- Presented by: Jon Dore
- Country of origin: Canada
- Original language: English

Original release
- Network: HBO Canada
- Release: 2011

= Funny as Hell =

Canadian television comedy series

Funny as Hell is a Canadian television comedy series, which aired on HBO Canada from 2011 to 2017. Hosted by Jon Dore, the series featured stand-up comedy performances recorded at the annual Just for Laughs comedy festival in Montreal, and marketed itself as an uncensored platform for edgier and more adult comedy than could be aired on a terrestrial channel such as CBC Television. The series originally ran from 2011 to 2016, when it was cancelled by HBO Canada; Seeso then stepped in as a new production partner, resulting in the creation of one further season which aired in 2017.

Performers appearing in the series included Hannibal Buress, T.J. Miller, Garfunkel and Oates, Jim Jefferies, Chelsea Peretti, Deon Cole, Eric Andre, Chris Hardwick, Brendon Walsh, Natasha Leggero, Reggie Watts, Anthony Jeselnik, Amy Schumer, Bo Burnham, Donald Glover, Kyle Kinane, JB Smoove, Tim Minchin, Eugene Mirman, Cameron Esposito, Riki Lindhome, John Catucci, Bill Burr, Rhys Darby, Shane Mauss, John Mulaney, Kristen Schaal, Melissa Villaseñor, Tom Segura, Arthur Simeon, James Adomian, Kurt Braunohler, Rob Delaney, Fortune Feimster, Nikki Glaser, Colin Jost, Marc Maron, Ali Wong, Pete Davidson, Chris Gethard, Matteo Lane, Emo Philips, Mary Lynn Rajskub, Aparna Nancherla and Gina Yashere.

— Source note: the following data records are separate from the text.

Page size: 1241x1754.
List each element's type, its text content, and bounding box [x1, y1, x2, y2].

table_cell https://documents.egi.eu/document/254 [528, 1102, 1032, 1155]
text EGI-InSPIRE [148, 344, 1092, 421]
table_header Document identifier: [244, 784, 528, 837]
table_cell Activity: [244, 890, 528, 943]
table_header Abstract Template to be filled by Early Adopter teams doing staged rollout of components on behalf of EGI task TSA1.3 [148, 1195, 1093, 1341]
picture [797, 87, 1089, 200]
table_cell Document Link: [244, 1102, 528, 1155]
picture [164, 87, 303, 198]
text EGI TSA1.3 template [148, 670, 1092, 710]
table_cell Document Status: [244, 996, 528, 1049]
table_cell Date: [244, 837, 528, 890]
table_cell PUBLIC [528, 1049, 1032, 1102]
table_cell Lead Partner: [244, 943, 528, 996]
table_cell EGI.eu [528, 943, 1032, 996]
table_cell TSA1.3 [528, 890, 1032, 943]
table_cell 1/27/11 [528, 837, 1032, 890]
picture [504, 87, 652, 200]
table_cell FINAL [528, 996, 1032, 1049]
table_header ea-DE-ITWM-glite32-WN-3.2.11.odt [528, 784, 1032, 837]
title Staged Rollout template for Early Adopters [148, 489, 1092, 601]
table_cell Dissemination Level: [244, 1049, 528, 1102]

Burress won the Gemini Award for Best Performance in a Stand-Up/Sketch Comedy Program or Series at the 26th Gemini Awards in 2011. The series was a Canadian Screen Award nominee for Best Variety or Sketch Comedy Program or Series at the 2nd Canadian Screen Awards in 2014, and at the 3rd Canadian Screen Awards in 2015.